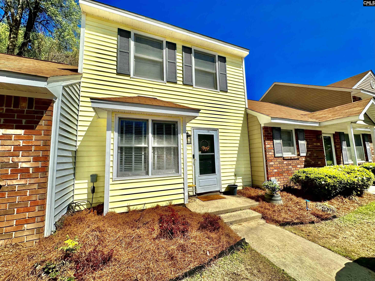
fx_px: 152
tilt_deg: +6.1
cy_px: 140
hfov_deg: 102.1
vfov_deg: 85.7
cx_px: 188
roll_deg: +2.4
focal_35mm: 14
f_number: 2.2
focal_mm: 2.22
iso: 50
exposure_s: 1/5814
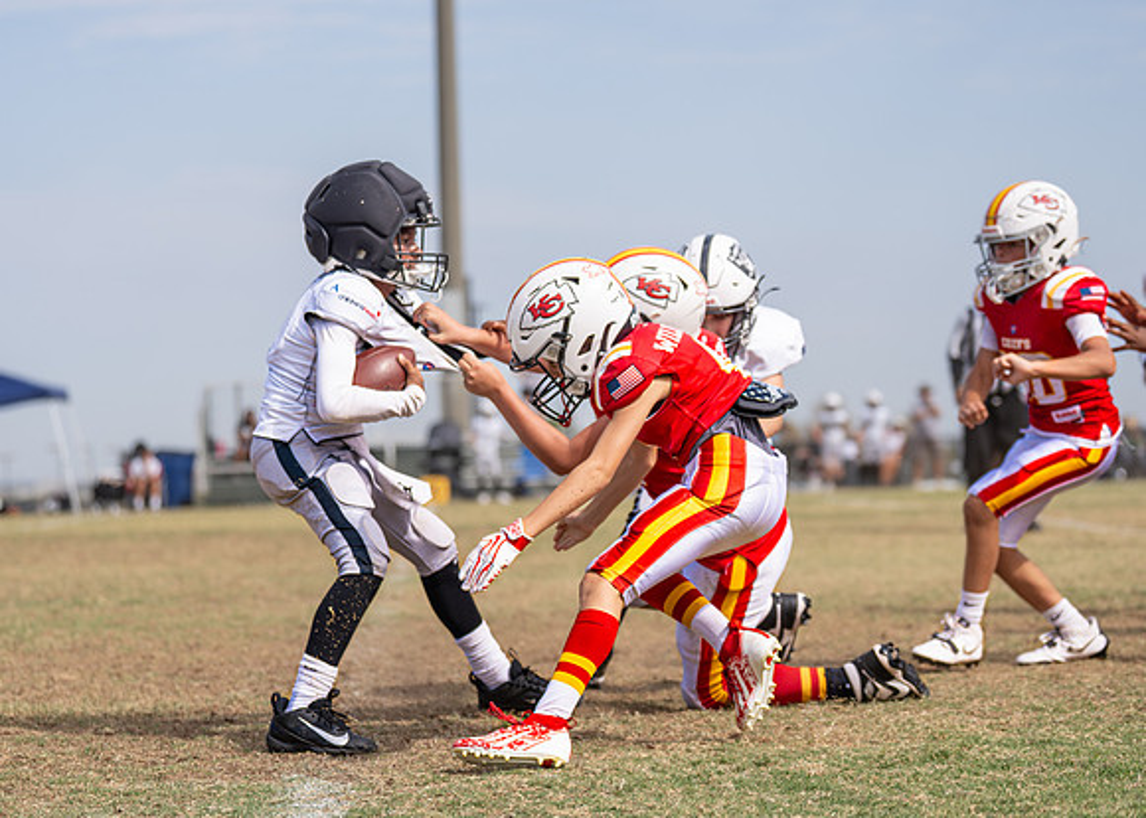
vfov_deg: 14.5
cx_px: 554
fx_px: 3225
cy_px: 462
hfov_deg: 20.1
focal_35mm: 99
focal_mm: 83
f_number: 2.8
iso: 160
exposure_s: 1/4000
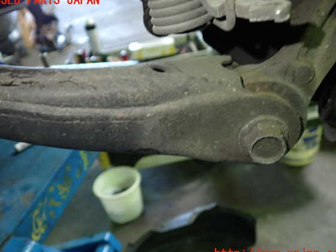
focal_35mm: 32
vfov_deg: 44.1
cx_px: 170
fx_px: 311
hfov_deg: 56.8
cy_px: 127
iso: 250
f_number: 2.3
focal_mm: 5.4
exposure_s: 1/30
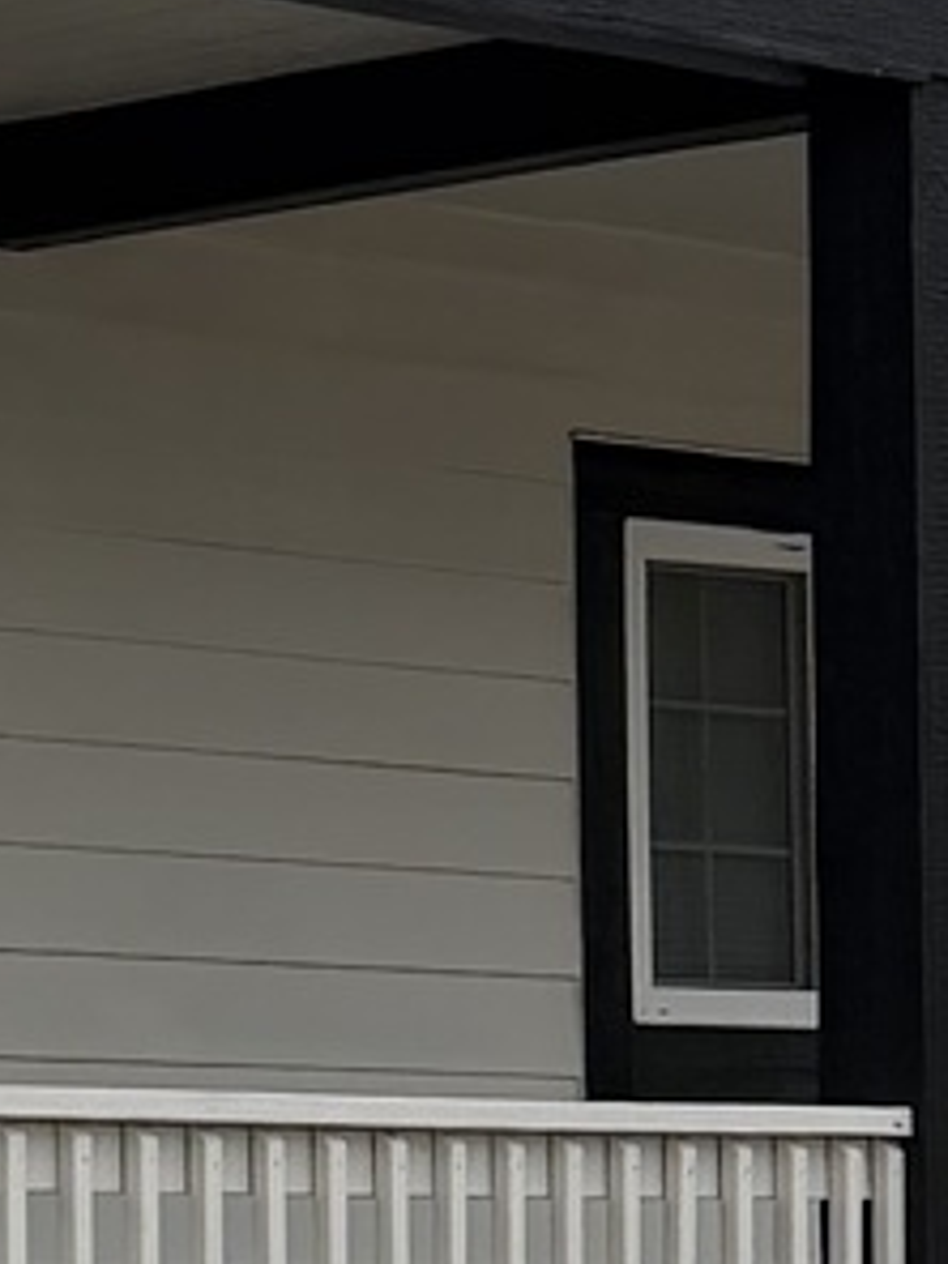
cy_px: 828
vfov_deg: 10.6
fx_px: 6828
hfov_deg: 7.7
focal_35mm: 187
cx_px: -820
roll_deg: -2.0
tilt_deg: +4.6
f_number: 1.78
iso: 125
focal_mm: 6.76
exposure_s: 1/10309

§

Exercise aim: Omit pictures; set down the rest of the material word for word.

Written solution:
fx_px: 152
tilt_deg: +6.1
cy_px: 140
hfov_deg: 102.1
vfov_deg: 85.7
cx_px: 188
roll_deg: +2.4
focal_35mm: 14
f_number: 2.2
focal_mm: 2.22
iso: 50
exposure_s: 1/5814
vfov_deg: 14.5
cx_px: 554
fx_px: 3225
cy_px: 462
hfov_deg: 20.1
focal_35mm: 99
focal_mm: 83
f_number: 2.8
iso: 160
exposure_s: 1/4000
focal_35mm: 32
vfov_deg: 44.1
cx_px: 170
fx_px: 311
hfov_deg: 56.8
cy_px: 127
iso: 250
f_number: 2.3
focal_mm: 5.4
exposure_s: 1/30
cy_px: 828
vfov_deg: 10.6
fx_px: 6828
hfov_deg: 7.7
focal_35mm: 187
cx_px: -820
roll_deg: -2.0
tilt_deg: +4.6
f_number: 1.78
iso: 125
focal_mm: 6.76
exposure_s: 1/10309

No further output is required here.